::: Input
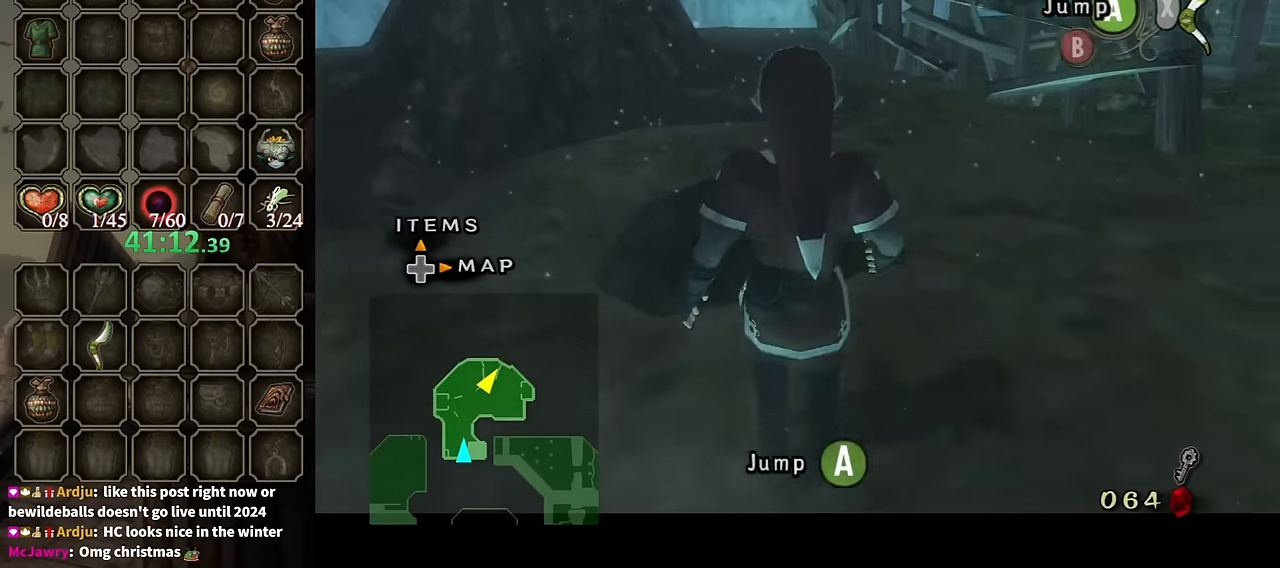
{"buttons": [], "left_stick": "center", "right_stick": "center", "events": [[67, "A", "down"], [133, "A", "up"], [400, "left_stick", "center"], [500, "L1", "up"]]}
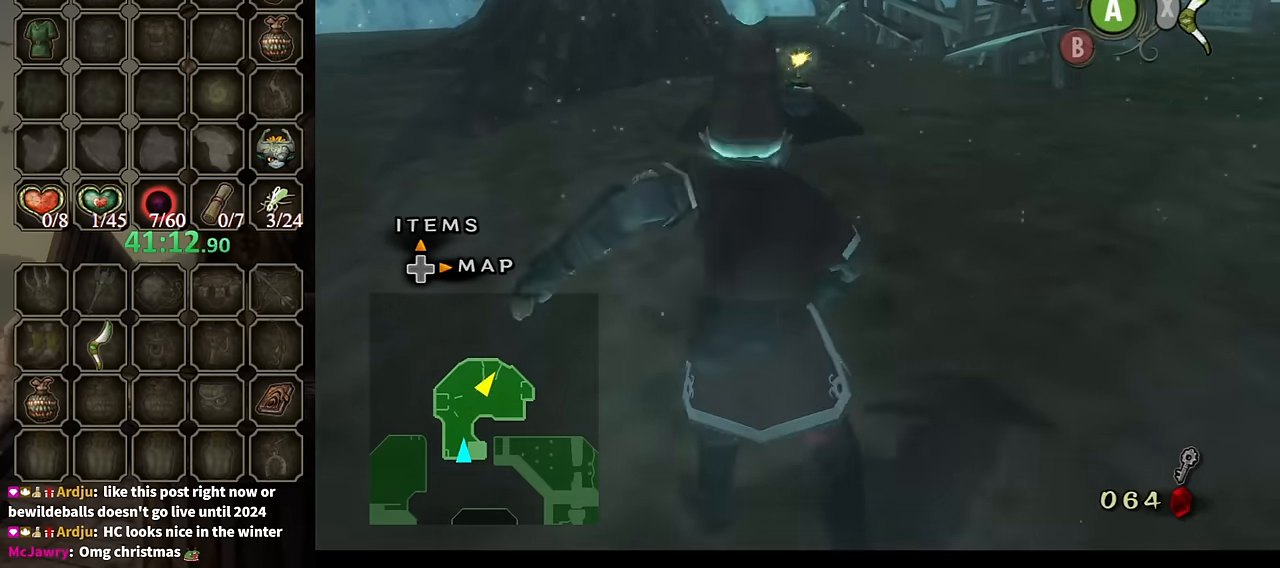
{"buttons": ["A"], "left_stick": "up", "right_stick": "center", "events": [[367, "left_stick", "up"], [433, "A", "down"]]}
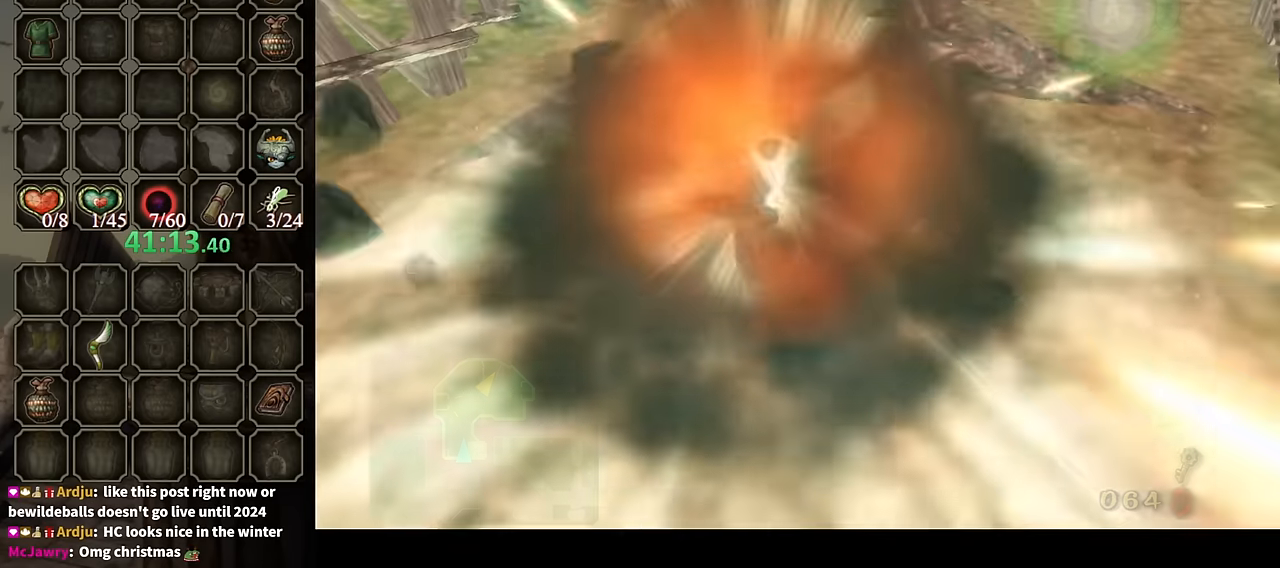
{"buttons": [], "left_stick": "center", "right_stick": "center", "events": [[33, "A", "up"], [167, "left_stick", "center"]]}
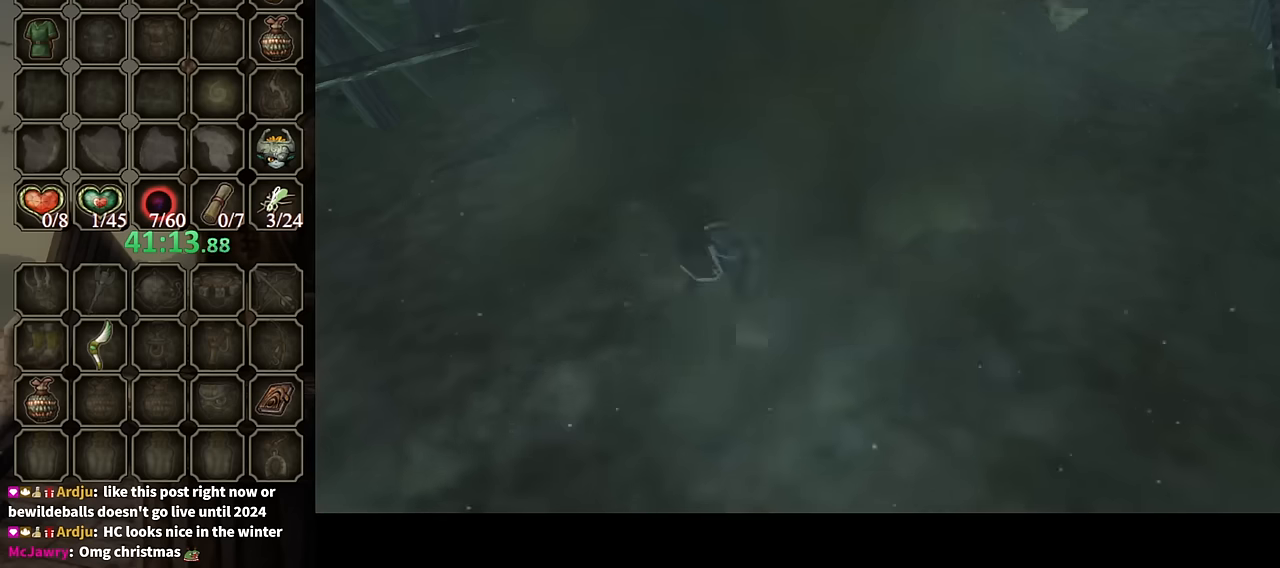
{"buttons": [], "left_stick": "center", "right_stick": "center", "events": []}
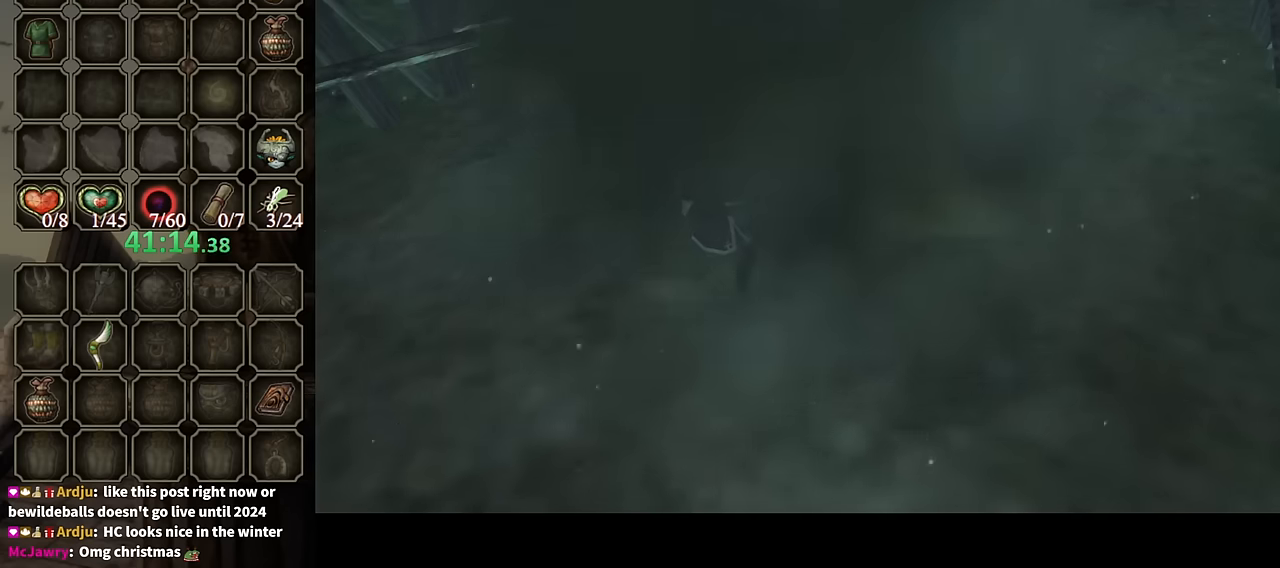
{"buttons": [], "left_stick": "up", "right_stick": "center", "events": [[233, "left_stick", "up"]]}
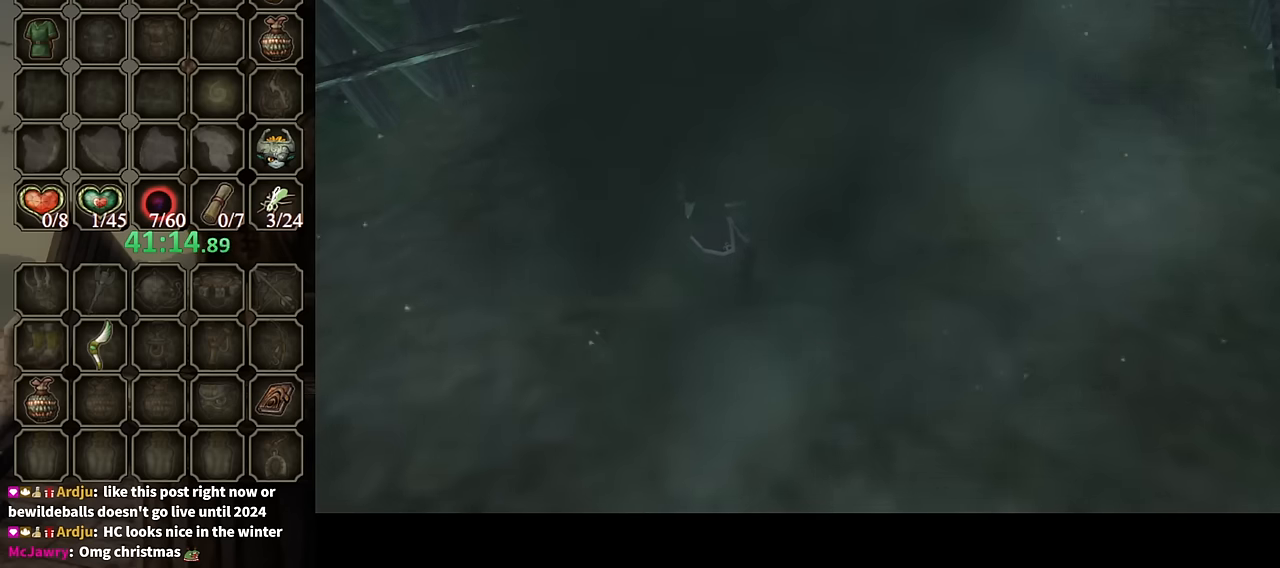
{"buttons": [], "left_stick": "up", "right_stick": "center", "events": []}
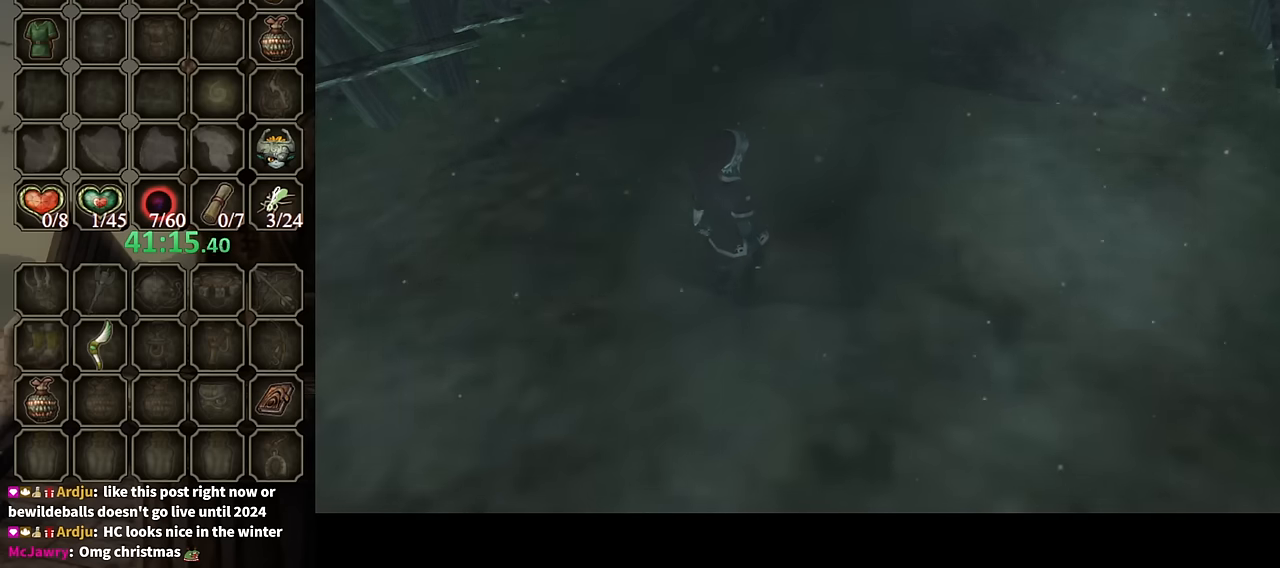
{"buttons": [], "left_stick": "up", "right_stick": "center", "events": [[233, "left_stick", "up-right"], [400, "left_stick", "up"]]}
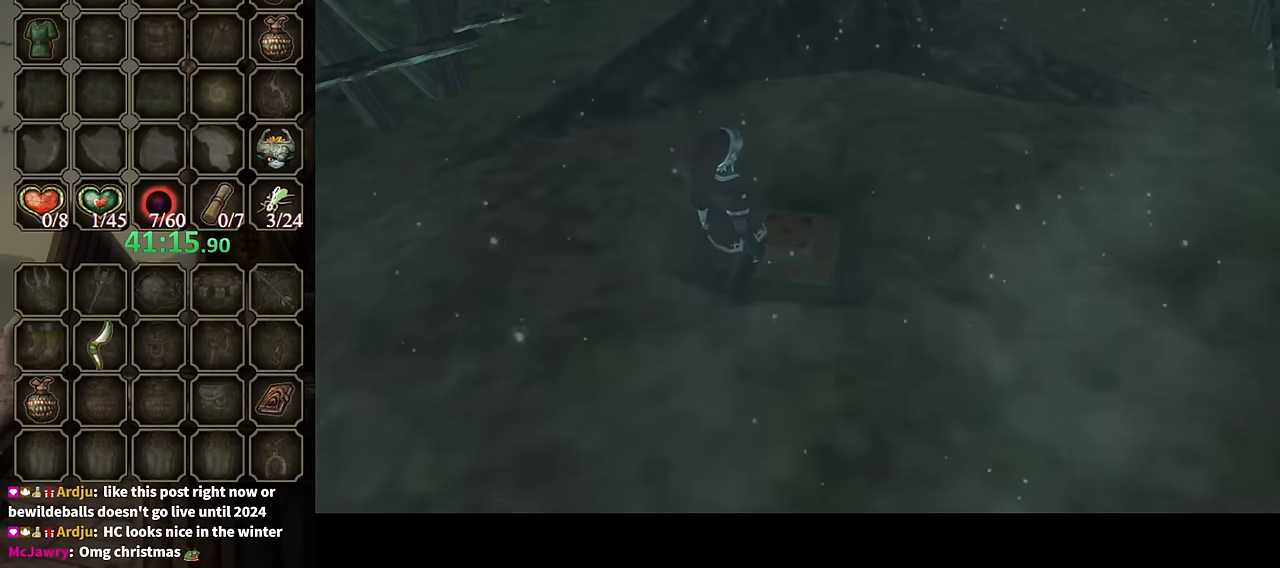
{"buttons": [], "left_stick": "up", "right_stick": "center", "events": []}
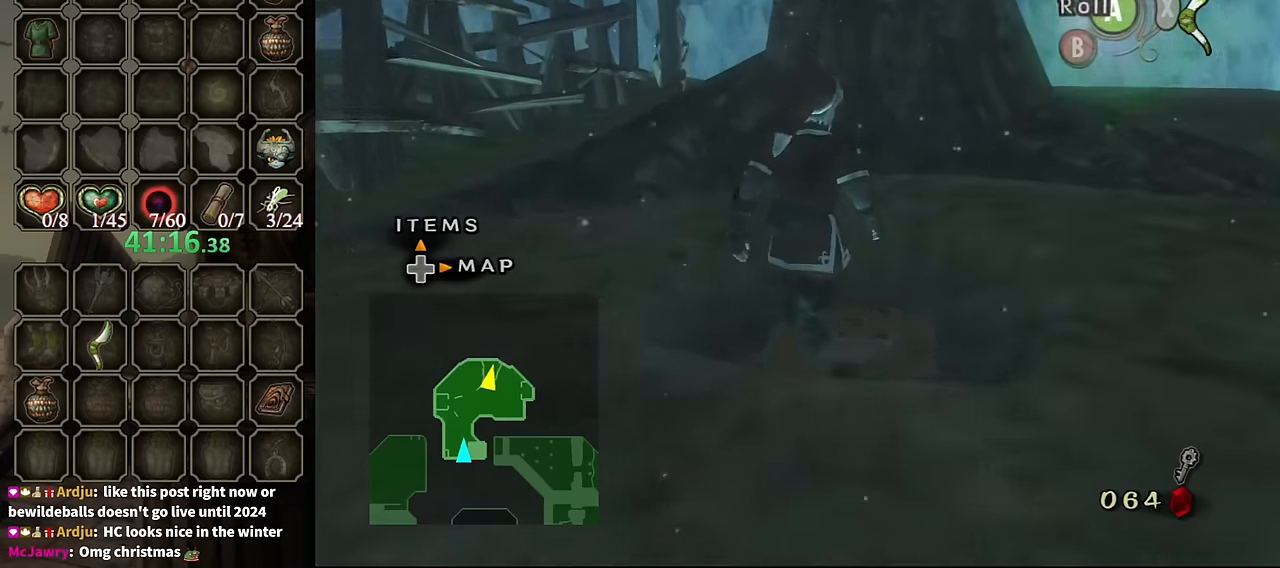
{"buttons": [], "left_stick": "center", "right_stick": "center", "events": [[133, "left_stick", "center"]]}
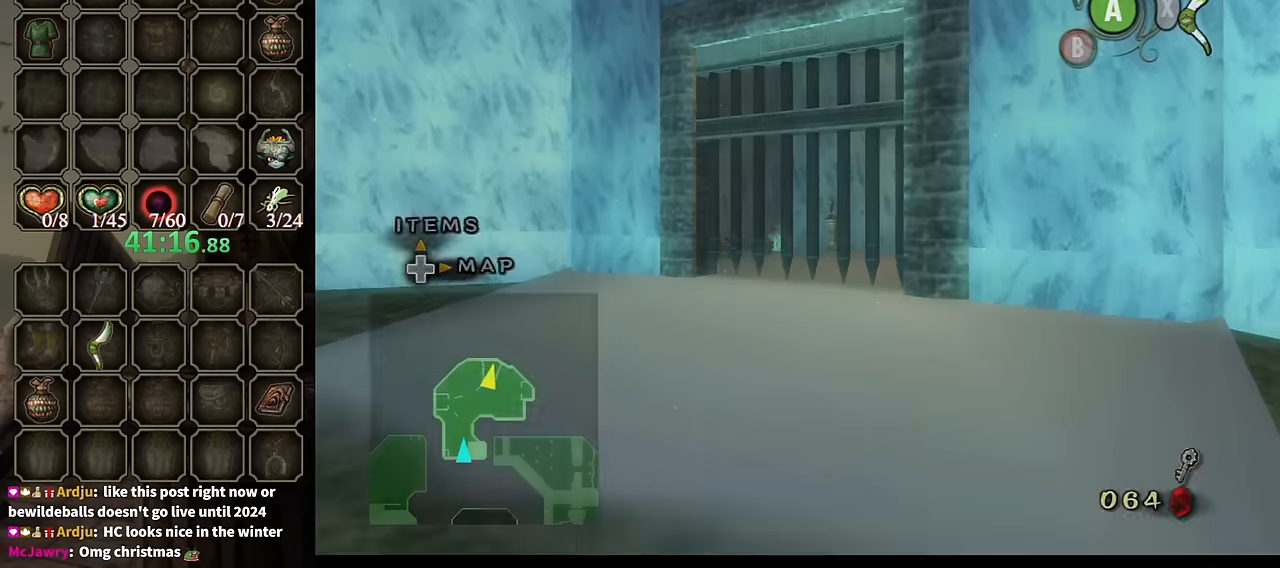
{"buttons": [], "left_stick": "center", "right_stick": "center", "events": []}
::::::
▶ **Activity**: Go through the entries above and write them out again exactly, images left behind.

▶ **Exercise response**:
{"buttons": [], "left_stick": "center", "right_stick": "center", "events": [[67, "A", "down"], [133, "A", "up"], [400, "left_stick", "center"], [500, "L1", "up"]]}
{"buttons": ["A"], "left_stick": "up", "right_stick": "center", "events": [[367, "left_stick", "up"], [433, "A", "down"]]}
{"buttons": [], "left_stick": "center", "right_stick": "center", "events": [[33, "A", "up"], [167, "left_stick", "center"]]}
{"buttons": [], "left_stick": "center", "right_stick": "center", "events": []}
{"buttons": [], "left_stick": "up", "right_stick": "center", "events": [[233, "left_stick", "up"]]}
{"buttons": [], "left_stick": "up", "right_stick": "center", "events": []}
{"buttons": [], "left_stick": "up", "right_stick": "center", "events": [[233, "left_stick", "up-right"], [400, "left_stick", "up"]]}
{"buttons": [], "left_stick": "up", "right_stick": "center", "events": []}
{"buttons": [], "left_stick": "center", "right_stick": "center", "events": [[133, "left_stick", "center"]]}
{"buttons": [], "left_stick": "center", "right_stick": "center", "events": []}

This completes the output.